Затем, распрямила плечи и, смело посмотрев в глаза стоящего перед ней, твёрдо сказала:
— Объяснитесь...
— Аккарин, я уверен, что ты не можешь любить такого, как я. Со мной ты станешь несчастлива. Я не могу позволить тебе сломать свою жизнь, связав её с таким, как я.
Она просияла:
— Мой глупый-глупый питон! Я люблю тебя любым! Я не смогу жить без тебя! И твой отказ означает для меня только уход... к Великой Бездне.
Силы оставили Аккарин, и она осела на гору серых платьев.
Через полчаса их нашла Таисья Сергеевна. Узнав с какой целью профессор проник в имение, Яга, хитро ухмыляясь, прогнала его, размахивая шалью. И, поглядев на ворох вещей, решительно собралась за покупками!
***
В воскресенье толпы народа окружили главный Храм страны. Понадобились объединённые силы гвардейцев и всех сотрудников Управления полицейской жандармерии Центрального округа столицы, чтобы по периметру окружить площадь, во избежание давки и увечий.
Фактически, празднуя не обручение с Людвигом, а, отмечая настоящую свадьбу бывшей Мадам, столица радовалась первому празднику Нового года. Все надеялись на перемены и стремились к лучшей жизни!
Те, которым удалось ранним утром проникнуть за периметр охраняемой территории, толпились около зарешёченных окошек Собора, всматриваясь в яркую от тысяч зажжённых свечей Глубину Великой Бездны.
На ступенях, наплевав на мороз, сияя звездой на новом мундире, стоял небезызвестный Доберман, объявленный в столице героем — новый Блюститель Порядка Вазериона.
Около десяти утра стали подъезжать кареты знати.
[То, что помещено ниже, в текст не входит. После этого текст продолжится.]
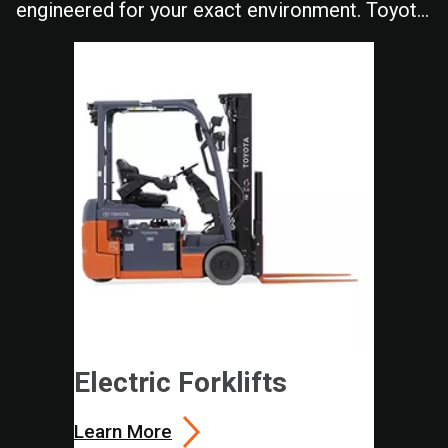
engineered for your exact environment. Toyota
delivers the durability and performance your
operation depends on shift after shift.
Electric Forklifts
Learn More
Разряженные в люкзор и ментенон, дамы шелестели расшитым атласом. Золотое сияние люстр и подсвечников отражало переливающиеся патюры, извлечённые из старинных ларцов. Все ждали жениха и невесту.
Наконец, раздались крики:
— Едут!
И на площади появились кареты. На их золочёных дверях два дракона переплетали хвосты, хрустальные окна дверок отражали синее небо. На последней прибывшей карете все увидели герб, в виде зияющей пасти волка.
— Приближённые...
— Клан, в котором вырос Наследник.
— Волки — Сила! – шептались в толпе.
Из первого экипажа вышел Дракон-отец и Великая Мать, которые, поклонившись толпе, чинно взошли по ступеням и исчезли в темноте входа в Храм.
Следом приехал Наследник и Наследница. Дракон Сын подал руку Сестре, и они также неспешно проследовали за родителями.
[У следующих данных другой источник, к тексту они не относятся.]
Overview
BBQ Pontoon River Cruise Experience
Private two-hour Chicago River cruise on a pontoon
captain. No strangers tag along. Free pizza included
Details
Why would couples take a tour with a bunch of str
Затем открыли дверцу экипажа Клана Волков, и оттуда вышли Князь и Княгиня. Последняя поспешила к карете невесты, а князь – к карете жениха. Церемония началась!
Толпа, как волны прибоя, подалась вперёд, ловя каждое движение.
Людвиг, ведомый Марком, шёл как во сне. Питон видел только Её. Он смотрел на сложную причёску, с хитро вплетённой в косу белой фатой, украшенной шитыми мелкими голубыми цветами; на небольшой воротник, только подчёркивающий длинную белую шею, и на поразительно тонкую талию, которую широкий синий пояс выделил среди голубого шёлка пышной юбки свадебного платья.
— Краси-и-ива-а-ая... — шептались в толпе.
Между тем празднично одетые жрецы, под торжественное пение хора, вышли к главному колодцу Великой Бездны.